La Sociedad Estatal de Infraestructuras de Transporte Terrestre (SEITT) ha hecho efectivo este lunes el despido de los 30 trabajadores que formaban parte de la plantilla de la antigua circunvalación de pago de Alicante. Unos profesionales que permanecían en una especie de limbo laboral desde que el Gobierno decidió, primero, levantar temporalmente los peajes de esta vía y, posteriormente, suprimirlos definitivamente.
El despido se ha producido a través de un Expediente de Regulación de Empleo (ERE) en el que, según denuncia el sindicato CC OO, apenas ha habido margen para la negociación, lo que ha dado como resultado unas condiciones «que no compensan el perjuicio sufrido por la plantilla».
En concreto, al tratarse de una sociedad pública, ha sido el Ministerio de Hacienda el que ha tenido la última palabra en la negociación, lo que ha provocado que los trabajadores se marchen con una indemnización del mínimo legal -20 días por año trabajado– a la que se suma una compensación adicional de unos 7.500 euros de media, según el sindicato.
Una cantidad que consideran demasiado baja, si se tiene en cuenta que la mayoría de estos trabajadores llevan en ERTE desde que se levantaron las barreras, lo que significa que ya han consumido la mayor parte de la prestación por desempleo a la que tendrían derecho y se enfrentan ahora a una situación más que complicada.
Interés general
Desde CC OO argumentaban que SEITT no podía argumentar en este caso causas «organizativas y productivas» para justificar un ERE con la indemnización mínima legal, puesto que el motivo real era una decisión política -la de suprimir los peajes- que se adoptó por el «interés general». Por tanto, reclamaba que esa misma excepcionalidad que permite el interés general se aplicara también a los despidos. Sin embargo, no ha sido así.

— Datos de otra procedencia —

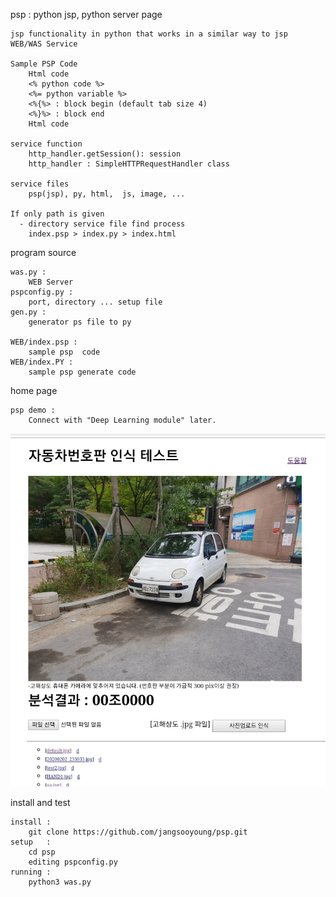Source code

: psp : python jsp, python server page 

	jsp functionality in python that works in a similar way to jsp
	WEB/WAS Service 

	Sample PSP Code
		Html code 
		<% python code %>
		<%= python variable %>
		<%{%> : block begin (default tab size 4)
		<%}%> : block end 
		Html code 

	service function
		http_handler.getSession(): session 
		http_handler : SimpleHTTPRequestHandler class

	service files
		psp(jsp), py, html,  js, image, ...

	If only path is given 
      - directory service file find process
		index.psp > index.py > index.html


program source 
	
	was.py : 
		WEB Server 
	pspconfig.py : 
		port, directory ... setup file
	gen.py : 
		generator ps file to py 

	WEB/index.psp : 
		sample psp  code
	WEB/index.PY : 
		sample psp generate code

home page 
	
	psp demo : 
		Connect with "Deep Learning module" later.
		
![index.jsp](./WEB/car/s.jpg)

install and test 

	install : 
		git clone https://github.com/jangsooyoung/psp.git
	setup   : 
		cd psp
		editing pspconfig.py 
	running : 
		python3 was.py 
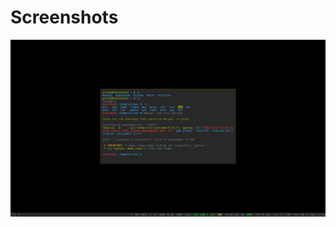 # Screenshots

![Varan URxvt theme](./varan/2020-08-12-1597248211_screenshot_1920x1080.jpg "Varan URxvt theme")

Una imagen de las antiguas casetas de peaje, cuando se suprimió el pago. / Álex Domínguez
Según denuncia el sindicato, la empresa no ha admitido tampoco ni la posibilidad de recolocación en otras empresas públicas dependientes del Ministerio de Transportes, ni en otros centros si conllevaba aumento de categoría. Tampoco ha permitido la contratación de los servicios de una empresa de recolocación, ni compensaciones por cambio de residencia ante los traslados voluntarios que ofrecía en otras comunidades autónomas.

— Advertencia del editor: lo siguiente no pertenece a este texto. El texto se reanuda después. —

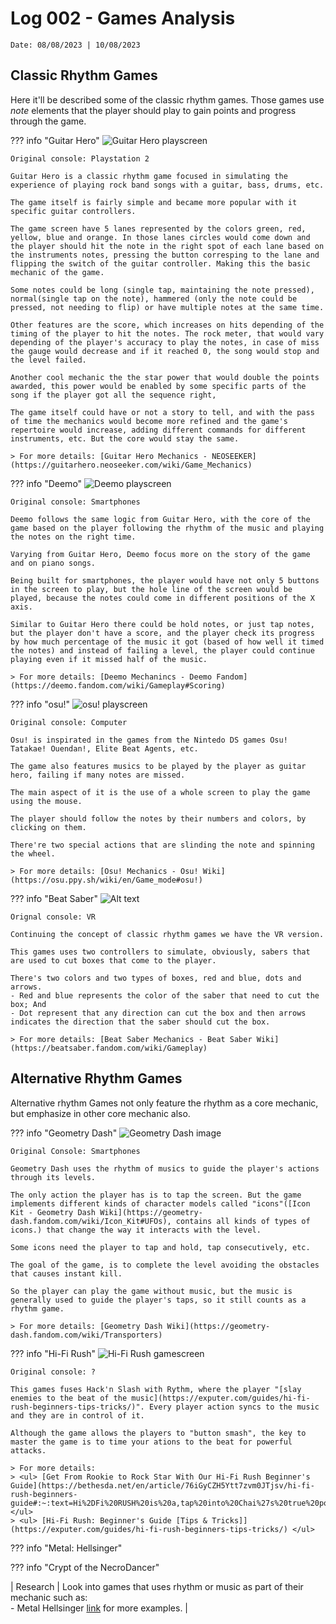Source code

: # Log 002 - Games Analysis
`Date: 08/08/2023 | 10/08/2023`

## Classic Rhythm Games

Here it'll be described some of the classic rhythm games. Those games use _note_ elements that the player should play to gain points and progress through the game.

??? info "Guitar Hero"
    ![Guitar Hero playscreen](images/002-GuitarHero001.png)

    Original console: Playstation 2

    Guitar Hero is a classic rhythm game focused in simulating the experience of playing rock band songs with a guitar, bass, drums, etc.

    The game itself is fairly simple and became more popular with it specific guitar controllers.

    The game screen have 5 lanes represented by the colors green, red, yellow, blue and orange. In those lanes circles would come down and the player should hit the note in the right spot of each lane based on the instruments notes, pressing the button corresping to the lane and flipping the switch of the guitar controller. Making this the basic mechanic of the game.

    Some notes could be long (single tap, maintaining the note pressed), normal(single tap on the note), hammered (only the note could be pressed, not needing to flip) or have multiple notes at the same time.

    Other features are the score, which increases on hits depending of the timing of the player to hit the notes. The rock meter, that would vary depending of the player's accuracy to play the notes, in case of miss the gauge would decrease and if it reached 0, the song would stop and the level failed.

    Another cool mechanic the the star power that would double the points awarded, this power would be enabled by some specific parts of the song if the player got all the sequence right,

    The game itself could have or not a story to tell, and with the pass of time the mechanics would become more refined and the game's repertoire would increase, adding different commands for different instruments, etc. But the core would stay the same.

    > For more details: [Guitar Hero Mechanics - NEOSEEKER](https://guitarhero.neoseeker.com/wiki/Game_Mechanics)

??? info "Deemo"
    ![Deemo playscreen](images/002-Deemo001.png)

    Original console: Smartphones

    Deemo follows the same logic from Guitar Hero, with the core of the game based on the player following the rhythm of the music and playing the notes on the right time.

    Varying from Guitar Hero, Deemo focus more on the story of the game and on piano songs.

    Being built for smartphones, the player would have not only 5 buttons in the screen to play, but the hole line of the screen would be played, because the notes could come in different positions of the X axis.

    Similar to Guitar Hero there could be hold notes, or just tap notes, but the player don't have a score, and the player check its progress by how much percentage of the music it got (based of how well it timed the notes) and instead of failing a level, the player could continue playing even if it missed half of the music.

    > For more details: [Deemo Mechanincs - Deemo Fandom](https://deemo.fandom.com/wiki/Gameplay#Scoring)

??? info "osu!"
    ![osu! playscreen](images/002-osu001.png)

    Original console: Computer

    Osu! is inspirated in the games from the Nintedo DS games Osu! Tatakae! Ouendan!, Elite Beat Agents, etc.

    The game also features musics to be played by the player as guitar hero, failing if many notes are missed.

    The main aspect of it is the use of a whole screen to play the game using the mouse.

    The player should follow the notes by their numbers and colors, by clicking on them.

    There're two special actions that are slinding the note and spinning the wheel.

    > For more details: [Osu! Mechanics - Osu! Wiki](https://osu.ppy.sh/wiki/en/Game_mode#osu!)

??? info "Beat Saber"
    ![Alt text](images/002-BeatSaber001.png)

    Orignal console: VR

    Continuing the concept of classic rhythm games we have the VR version.

    This games uses two controllers to simulate, obviously, sabers that are used to cut boxes that come to the player.

    There's two colors and two types of boxes, red and blue, dots and arrows.
    - Red and blue represents the color of the saber that need to cut the box; And
    - Dot represent that any direction can cut the box and then arrows indicates the direction that the saber should cut the box.

    > For more details: [Beat Saber Mechanics - Beat Saber Wiki](https://beatsaber.fandom.com/wiki/Gameplay)

## Alternative Rhythm Games

Alternative rhythm Games not only feature the rhythm as a core mechanic, but emphasize in other core mechanic also.

??? info "Geometry Dash"
    ![Geometry Dash image](images/002-GeometryDash001.png)

    Original Console: Smartphones

    Geometry Dash uses the rhythm of musics to guide the player's actions through its levels.

    The only action the player has is to tap the screen. But the game implements different kinds of character models called "icons"([Icon Kit - Geometry Dash Wiki](https://geometry-dash.fandom.com/wiki/Icon_Kit#UFOs), contains all kinds of types of icons.) that change the way it interacts with the level.

    Some icons need the player to tap and hold, tap consecutively, etc.

    The goal of the game, is to complete the level avoiding the obstacles that causes instant kill.

    So the player can play the game without music, but the music is generally used to guide the player's taps, so it still counts as a rhythm game.

    > For more details: [Geometry Dash Wiki](https://geometry-dash.fandom.com/wiki/Transporters)

??? info "Hi-Fi Rush"
    ![Hi-Fi Rush gamescreen](images/002-HiFiRush001.png)

    Original console: ?

    This games fuses Hack'n Slash with Rythm, where the player "[slay enemies to the beat of the music](https://exputer.com/guides/hi-fi-rush-beginners-tips-tricks/)". Every player action syncs to the music and they are in control of it.

    Although the game allows the players to "button smash", the key to master the game is to time your ations to the beat for powerful attacks.

    > For more details:
    > <ul> [Get From Rookie to Rock Star With Our Hi-Fi Rush Beginner's Guide](https://bethesda.net/en/article/76iGyCZH5Ytt7zvm0JTjsv/hi-fi-rush-beginners-guide#:~:text=Hi%2DFi%20RUSH%20is%20a,tap%20into%20Chai%27s%20true%20power.) </ul>
    > <ul> [Hi-Fi Rush: Beginner's Guide [Tips & Tricks]](https://exputer.com/guides/hi-fi-rush-beginners-tips-tricks/) </ul>
??? info "Metal: Hellsinger"

??? info "Crypt of the NecroDancer"

| Research | Look into games that uses rhythm or music as part of their mechanic such as: <br> - Metal Hellsinger [link](https://gametimes.com.br/jogos-de-ritmo/) for more examples. |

Por otro lado, las personas afectadas se van a la calle sin haberse solucionado la discriminación salarial por cuestión de género. Los salarios de las personas afectadas siguen afectados por la brecha salarial detectada en el diagnóstico del plan de igualdad, que sigue pendiente de negociación, con discriminación salarial por cuestión de género en las categorías de peaje afectadas por el despido colectivo.